Rocky mountain oysters - Canada
No, these are not your standard oysters found at the bottom of the ocean, these aren't even closely related. Rocky Mountain oysters or Prairie oysters are a fancy name given to deep-fried buffalo testicles.
Hakari - Iceland
This is a delicacy that may just stay a delicacy in Iceland. Made by gutting a Greenland or Basking shark and then fermenting it for two to four months, hakarl is an Icelandic food that reeks of a pungent gas like ammonia.
Larvae anyone? Casu Mazu is a cheese found in the city of Sardinia and is home to live larvae. Deliberately added to cheese to help promote fermentation, the larvae can jump up to half a foot.

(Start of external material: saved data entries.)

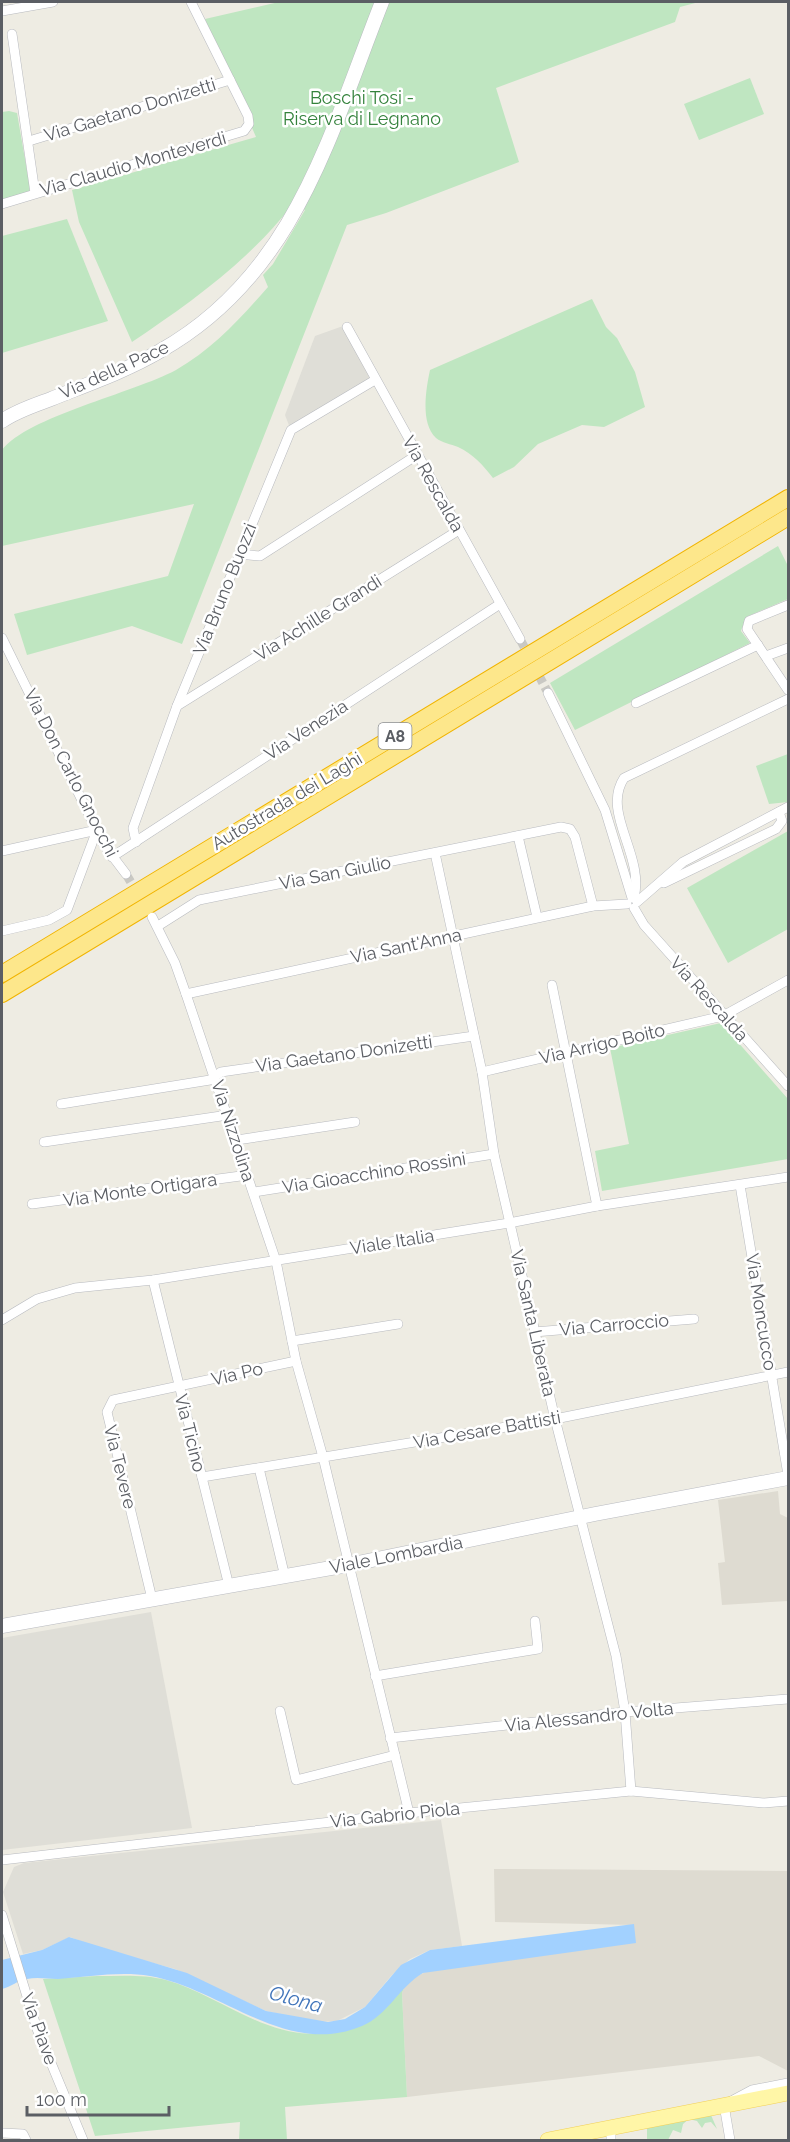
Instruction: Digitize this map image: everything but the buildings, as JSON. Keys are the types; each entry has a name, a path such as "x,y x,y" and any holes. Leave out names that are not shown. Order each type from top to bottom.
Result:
{"highway":[{"name":"Autostrada dei Laghi","path":"2,974 789,498"},
{"name":"Autostrada dei Laghi","path":"2,994 789,518"}],"main road":[{"path":"548,2140 611,2134 724,2104 789,2093"}],"street":[{"path":"2,11 53,2"},
{"name":"Via Claudio Monteverdi","path":"2,204 244,131 249,120 191,2"},
{"name":"Via della Pace","path":"4,417 120,372 154,355 200,325 243,285 280,238 304,195 382,2"},
{"path":"12,34 35,193"},
{"name":"Via Gaetano Donizetti","path":"29,141 230,80"},
{"name":"Via Rescalda","path":"347,327 520,639"},
{"name":"Via Bruno Buozzi","path":"136,842 134,828 177,706 291,430 375,380"},
{"path":"239,554 261,556 417,455"},
{"name":"Via Achille Grandi","path":"177,706 459,530"},
{"name":"Via Venezia","path":"112,857 500,604"},
{"path":"789,605 749,621 747,629 789,690"},
{"name":"Via Don Carlo Gnocchi","path":"2,638 97,830 112,857 126,874"},
{"path":"636,703 758,645"},
{"path":"766,656 789,648"},
{"name":"Via Rescalda","path":"548,693 605,810 633,902 644,924 723,1016 786,1080"},
{"path":"633,902 637,873 621,823 616,797 617,788 624,778 789,699"},
{"path":"633,902 655,887 683,862 789,807"},
{"name":"Via San Giulio","path":"158,926 199,900 561,827 570,829 575,837 593,906"},
{"path":"2,851 97,830"},
{"path":"2,931 48,920 67,910 97,830"},
{"path":"518,836 537,917"},
{"name":"Via Santa Liberata","path":"435,853 482,1072 494,1155 509,1223 555,1419 616,1656 626,1712 631,1791"},
{"name":"Via Sant'Anna","path":"186,994 537,917 593,906 633,902"},
{"path":"152,917 158,926"},
{"name":"Via Nizzolina","path":"158,926 216,1077 276,1261 296,1361 323,1457 409,1813"},
{"name":"Via Arrigo Boito","path":"482,1072 723,1016 789,980"},
{"path":"552,985 597,1206"},
{"name":"Via Gaetano Donizetti","path":"61,1104 216,1077 221,1072 474,1036"},
{"path":"44,1142 228,1115"},
{"path":"237,1140 355,1122"},
{"name":"Via Gioacchino Rossini","path":"254,1192 494,1155"},
{"name":"Via Monte Ortigara","path":"32,1204 248,1175"},
{"name":"Viale Italia","path":"2,1320 37,1299 75,1288 153,1280 276,1261 509,1223 597,1206 789,1177"},
{"name":"Via Moncucco","path":"740,1185 789,1477"},
{"name":"Via Ticino","path":"153,1280 229,1586"},
{"name":"Via Carroccio","path":"534,1332 694,1318"},
{"path":"292,1341 398,1324"},
{"name":"Via Po","path":"178,1387 296,1361"},
{"name":"Via Cesare Battisti","path":"202,1478 555,1419 789,1372"},
{"name":"Via Tevere","path":"152,1599 107,1412 113,1400 178,1387"},
{"path":"259,1468 285,1577"},
{"name":"Viale Lombardia","path":"2,1626 285,1577 789,1477"},
{"path":"375,1676 538,1649 535,1621"},
{"name":"Via Alessandro Volta","path":"390,1738 626,1712 789,1699"},
{"path":"280,1711 296,1780 394,1755"},
{"name":"Via Gabrio Piola","path":"2,1860 409,1813 631,1791 764,1803 789,1800"},
{"name":"Via Piave","path":"2,1916 37,2029 83,2140"},
{"path":"730,2140 724,2104 752,2090 789,2083"},
{"path":"2,2133 23,2134 26,2140"}],"shaded area":[{"path":"343,326 370,379 290,428 285,415 315,336"},
{"path":"778,1491 780,1514 788,1518 788,1601 722,1605 718,1563 725,1562 718,1500"},
{"path":"151,1612 192,1828 2,1850 2,1638"},
{"path":"441,1820 462,1946 430,1950 410,1959 391,1976 365,2007 337,2021 318,2022 266,2011 175,1969 102,1949 70,1937 42,1950 23,1954 3,1892 14,1867 24,1863"},
{"path":"494,1869 788,1871 788,2071 759,2056 407,2097 402,1993 405,1985 415,1977 430,1970 634,1925 495,1922"}],"green space":[{"name":"Boschi Tosi - Riserva di Legnano","path":"279,2 699,2 680,7 675,22 496,88 519,162 386,213 347,225 182,644 132,626 27,655 14,614 168,576 194,504 2,546 2,450 15,438 34,427 82,406 157,379 202,353 236,322 268,287 263,275 273,264 305,210 292,205 238,263 197,296 132,342 79,222 72,190 256,137 205,19"},
{"path":"750,78 764,114 699,140 684,104"},
{"path":"2,112 17,113 30,188 29,191 2,202"},
{"path":"67,219 108,321 2,353 2,236"},
{"path":"592,299 606,327 617,338 635,372 645,407 604,427 582,425 538,444 514,467 493,478 468,453 436,438 431,432 426,415 430,370"},
{"path":"778,546 788,566 788,599 746,617 741,631 750,643 575,730 550,683"},
{"path":"788,754 788,802 769,804 756,766"},
{"path":"788,831 788,929 728,963 687,888"},
{"path":"721,1023 788,1099 788,1159 602,1191 595,1151 629,1144 610,1048"},
{"path":"141,1976 166,1980 204,1995 261,2023 301,2033 321,2033 337,2027 399,1993 405,1985 402,1993 407,2097 285,2107 287,2140 239,2140 240,2122 95,2136 43,1979"},
{"path":"711,2115 717,2129 711,2122 705,2123 702,2128 697,2121 690,2119"},
{"path":"688,2120 683,2124 681,2133 673,2130 668,2140 647,2140 647,2128"}],"water":[{"path":"634,1924 636,1943 423,1973 371,2021 334,2034 307,2033 280,2027 254,2018 202,1993 150,1976 116,1974 58,1979 31,1978 2,1989 2,1960 42,1950 69,1937 187,1973 266,2011 328,2022 345,2019 365,2007 401,1965 430,1950"}],"tunnel":[{"path":"520,639 548,693"},
{"path":"126,874 139,896"}],"water label":[{"name":"Olona","path":"296,1999"}]}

Would you eat it?
Snake soup - Hong Kong
This is no ordinary soup, it is snake meat soup. Popular in Hong Kong, it's cooked with mushrooms and ginger. In Japan, you can find snake liquor (snake infused alcohol) and snake blood wine (red wine mixed with fresh snake blood).
Sannakji - Korea
Sashimi and sushi are consumed all over the world so the thought of raw food isn't as shocking in today's society. But what about eating live baby octopus? It is sliced and seasoned with sesame oil, still moving, the tentacles are served. Be careful when you chew, the suction cups can stick to your mouth and throat.
Fugu - Japan
Fugu is Japanese for "pufferfish" and, yes, they are poisonous. Japanese law strictly control their preparation in restaurants and only highly trained chefs are allowed to handle them because if not prepared and served correctly it can result in death.
Kangaroo - Australia
Described as tasting like a sweet fillet mignon Kangaroo meat is sold in various organic butchers around Australia. While it isn't consumed hugely in Australia, consumption of the product is growing and has started being exported to restaurants in America.